I disgraced myself one afternoon as a child when my grandmother suggested that some female cousins and myself practice making kolam outside on the terrace. When the adults came out a while later to see what we had done, we proudly displayed our handiwork. They had each drawn floral or geometrical patterns in varying degrees of expertise. I had drawn a bus. It wasn’t a bad bus either, by seven-yearold standards. But I was supposed to know that buses were not a fit subject for a kolam. That I didn’t proved my own unworthiness.
My mother knits. She has done so for as long as I can remember, sitting in family gatherings, in waiting rooms, in front of the TV; not actually looking at her needles at all. She says the simple, monotonous action relaxes her, as if it were a form of meditation. To me, it merely appears to involve worryingly intricate mathematical calculations.
No one in my extended family has yet succeeded in teaching me how to knit. We all try to convince ourselves that this is because everyone who’s tried to teach me is right-handed and I’m not, but I suspect it’s really just that I’m bad at it.

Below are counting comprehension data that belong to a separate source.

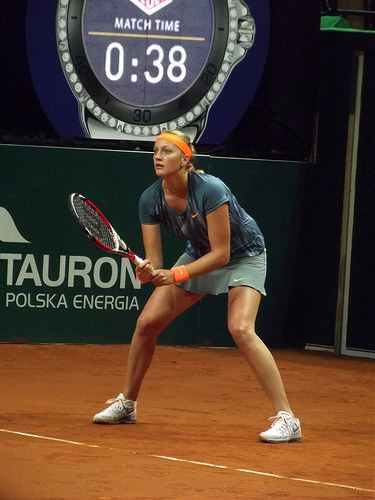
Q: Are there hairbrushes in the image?
A: No, there are no hairbrushes.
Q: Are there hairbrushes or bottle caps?
A: No, there are no hairbrushes or bottle caps.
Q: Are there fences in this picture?
A: No, there are no fences.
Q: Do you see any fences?
A: No, there are no fences.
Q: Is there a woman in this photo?
A: Yes, there is a woman.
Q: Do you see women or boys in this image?
A: Yes, there is a woman.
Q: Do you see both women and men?
A: No, there is a woman but no men.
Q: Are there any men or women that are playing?
A: Yes, the woman is playing.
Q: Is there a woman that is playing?
A: Yes, there is a woman that is playing.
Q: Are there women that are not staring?
A: Yes, there is a woman that is playing.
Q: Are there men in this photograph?
A: No, there are no men.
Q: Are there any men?
A: No, there are no men.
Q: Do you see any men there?
A: No, there are no men.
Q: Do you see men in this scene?
A: No, there are no men.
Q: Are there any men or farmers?
A: No, there are no men or farmers.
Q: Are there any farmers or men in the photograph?
A: No, there are no men or farmers.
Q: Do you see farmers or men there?
A: No, there are no men or farmers.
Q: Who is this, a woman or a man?
A: This is a woman.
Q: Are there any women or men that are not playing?
A: No, there is a woman but she is playing.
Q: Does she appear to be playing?
A: Yes, the woman is playing.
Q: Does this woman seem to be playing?
A: Yes, the woman is playing.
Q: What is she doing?
A: The woman is playing.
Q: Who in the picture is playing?
A: The woman is playing.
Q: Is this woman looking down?
A: No, the woman is playing.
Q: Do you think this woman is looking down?
A: No, the woman is playing.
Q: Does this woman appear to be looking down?
A: No, the woman is playing.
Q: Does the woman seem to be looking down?
A: No, the woman is playing.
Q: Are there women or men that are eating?
A: No, there is a woman but she is playing.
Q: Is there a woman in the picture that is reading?
A: No, there is a woman but she is playing.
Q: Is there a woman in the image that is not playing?
A: No, there is a woman but she is playing.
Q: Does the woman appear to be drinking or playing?
A: The woman is playing.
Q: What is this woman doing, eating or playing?
A: The woman is playing.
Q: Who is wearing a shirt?
A: The woman is wearing a shirt.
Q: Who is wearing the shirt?
A: The woman is wearing a shirt.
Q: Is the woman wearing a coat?
A: No, the woman is wearing a shirt.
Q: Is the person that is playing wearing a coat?
A: No, the woman is wearing a shirt.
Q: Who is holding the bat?
A: The woman is holding the bat.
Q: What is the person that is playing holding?
A: The woman is holding the bat.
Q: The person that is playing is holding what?
A: The woman is holding the bat.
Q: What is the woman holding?
A: The woman is holding the bat.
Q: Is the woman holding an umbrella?
A: No, the woman is holding the bat.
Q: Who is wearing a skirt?
A: The woman is wearing a skirt.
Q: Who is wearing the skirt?
A: The woman is wearing a skirt.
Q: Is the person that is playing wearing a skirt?
A: Yes, the woman is wearing a skirt.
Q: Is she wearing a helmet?
A: No, the woman is wearing a skirt.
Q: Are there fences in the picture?
A: No, there are no fences.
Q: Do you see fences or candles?
A: No, there are no fences or candles.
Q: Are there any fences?
A: No, there are no fences.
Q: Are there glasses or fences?
A: No, there are no fences or glasses.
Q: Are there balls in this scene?
A: No, there are no balls.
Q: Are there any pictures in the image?
A: No, there are no pictures.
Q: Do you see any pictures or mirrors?
A: No, there are no pictures or mirrors.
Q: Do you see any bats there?
A: Yes, there is a bat.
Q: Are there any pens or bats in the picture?
A: Yes, there is a bat.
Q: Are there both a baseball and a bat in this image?
A: No, there is a bat but no baseballs.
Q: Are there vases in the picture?
A: No, there are no vases.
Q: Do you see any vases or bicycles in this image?
A: No, there are no vases or bicycles.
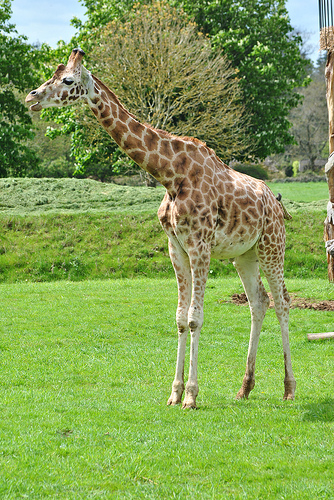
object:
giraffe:
[23, 49, 295, 408]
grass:
[0, 275, 334, 500]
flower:
[137, 48, 141, 52]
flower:
[235, 67, 237, 69]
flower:
[163, 11, 167, 14]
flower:
[198, 32, 201, 34]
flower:
[135, 1, 139, 5]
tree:
[74, 1, 252, 189]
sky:
[0, 0, 320, 76]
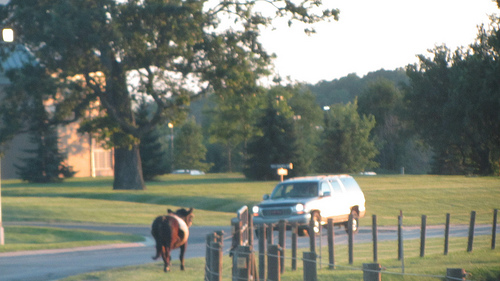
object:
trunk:
[103, 69, 144, 190]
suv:
[250, 174, 366, 239]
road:
[86, 249, 126, 266]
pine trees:
[11, 71, 402, 183]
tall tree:
[0, 0, 279, 191]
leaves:
[149, 47, 174, 59]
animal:
[150, 207, 195, 273]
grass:
[88, 250, 500, 279]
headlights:
[252, 206, 259, 213]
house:
[1, 66, 118, 180]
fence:
[202, 204, 497, 280]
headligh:
[295, 203, 304, 211]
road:
[0, 247, 104, 281]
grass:
[0, 174, 490, 253]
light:
[2, 27, 15, 43]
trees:
[405, 15, 499, 178]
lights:
[252, 203, 304, 216]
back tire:
[345, 207, 360, 235]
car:
[252, 174, 367, 237]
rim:
[352, 218, 358, 230]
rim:
[315, 218, 320, 233]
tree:
[241, 85, 316, 181]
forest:
[151, 0, 498, 182]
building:
[3, 50, 119, 181]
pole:
[206, 214, 500, 281]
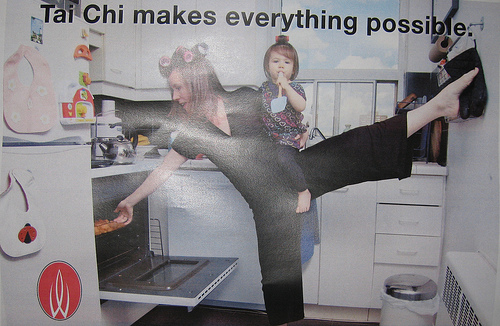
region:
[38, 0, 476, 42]
black letters on picture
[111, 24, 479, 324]
the woman is pulling something from oven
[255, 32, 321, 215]
little girl holding kitchen utensil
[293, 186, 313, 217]
little girl is barefoot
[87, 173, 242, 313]
oven door is open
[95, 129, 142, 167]
tea kettle on stove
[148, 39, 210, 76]
hair rollers in woman's hair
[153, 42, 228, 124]
woman's hair is blonde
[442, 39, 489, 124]
woman's foot on oven mit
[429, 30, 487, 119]
a woman kicking a black oven mitt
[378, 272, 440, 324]
a silver trash can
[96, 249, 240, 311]
an open overn door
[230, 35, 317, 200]
a woman holding a young child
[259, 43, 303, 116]
a child holding a rubber spatula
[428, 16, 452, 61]
a paper towel roll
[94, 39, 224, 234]
a woman reaching in the oven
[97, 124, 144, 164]
a silver tea pot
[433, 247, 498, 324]
a white radiator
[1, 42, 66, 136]
a baby's bib hanging on a refrigerator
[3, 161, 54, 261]
a baby's bib hanging on a refrigerator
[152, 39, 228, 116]
a woman with curlers in her hair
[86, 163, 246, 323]
the open door of an oven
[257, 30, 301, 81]
the head of a little girl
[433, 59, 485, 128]
the foot of a woman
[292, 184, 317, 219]
the foot of a little girl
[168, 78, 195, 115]
the face of a woman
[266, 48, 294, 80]
the face of a little girl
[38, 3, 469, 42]
black lettering on advertisement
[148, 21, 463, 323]
woman holding a child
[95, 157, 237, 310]
oven with open door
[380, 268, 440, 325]
white trashcan with silver lid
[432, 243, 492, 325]
white vent on the wall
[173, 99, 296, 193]
black shirt woman is wearing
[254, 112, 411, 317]
black pants woman is wearing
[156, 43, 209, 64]
curlers in the woman's hair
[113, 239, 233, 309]
open door of the oven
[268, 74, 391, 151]
windows over the sink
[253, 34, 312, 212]
little girl with no shoes on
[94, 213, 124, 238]
food in the oven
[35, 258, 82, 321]
round red sticker on the fridge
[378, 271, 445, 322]
white and silver trash can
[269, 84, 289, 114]
spatula in girl's mouth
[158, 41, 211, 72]
pink curlers in woman's hair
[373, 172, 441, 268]
white drawers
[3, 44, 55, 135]
pink floral bib on the fridge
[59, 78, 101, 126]
magnetic barn on the fridge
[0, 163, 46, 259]
white ladybug bib on the fridge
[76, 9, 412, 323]
a woman grabbing a pizza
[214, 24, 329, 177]
a child on the woman's hip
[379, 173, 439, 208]
a white cabinet drawer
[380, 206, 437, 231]
a white cabinet drawer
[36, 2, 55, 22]
black print style letter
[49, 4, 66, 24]
black print style letter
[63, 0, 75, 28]
black print style letter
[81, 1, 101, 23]
black print style letter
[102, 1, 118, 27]
black print style letter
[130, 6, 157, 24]
black print style letter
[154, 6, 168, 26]
black print style letter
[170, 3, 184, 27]
black print style letter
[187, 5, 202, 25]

I really have tried, though.
One of my grandmothers did at one point succeed in teaching me how to sew. Over a couple of months I was subjected to a crash course in various sorts of stitches, and was given various things to hem and embroider.
Now, 15 years later, I can just about hem something.
Or sew on the occasional button. Useful, but not impressive; and if you showed me a dress pattern I don’t think I’d be able to recognise it for what it was.
My grandmothers, aunts, and various other female relatives all read magazines in which women share kolam patterns, knitting patterns and recipes. They’ve been cutting out the better ones for years and storing them in boxes or (latterly) files for the use of future generations. There’s a wonderful sense of female community there, and I love seeing it.
Sometimes I take out one of the files and leaf through it, noting interesting sweaters (to be begged for from my mother) and exciting dishes (that I will probably never attempt) and the like. If I could actually do anything with most of these magazine cuttings, they’d probably be invaluable. Even in their current unusable state (more my fault than theirs) they form a legacy of sorts that I wouldn’t want to part with.
On weekend afternoons sometimes we sit watching cricket on the TV. My mother knits, my grandmother copies patterns from a magazine; I, being unfit for anything else, shell peas. It’s a wonderful, peaceful moment to be a part of, and I’d love to be able to share it more — perhaps knit a scarf, embroider a cushion cover, even design new and wonderful patterns.
But I’d like my bus-kolam to be admissible too.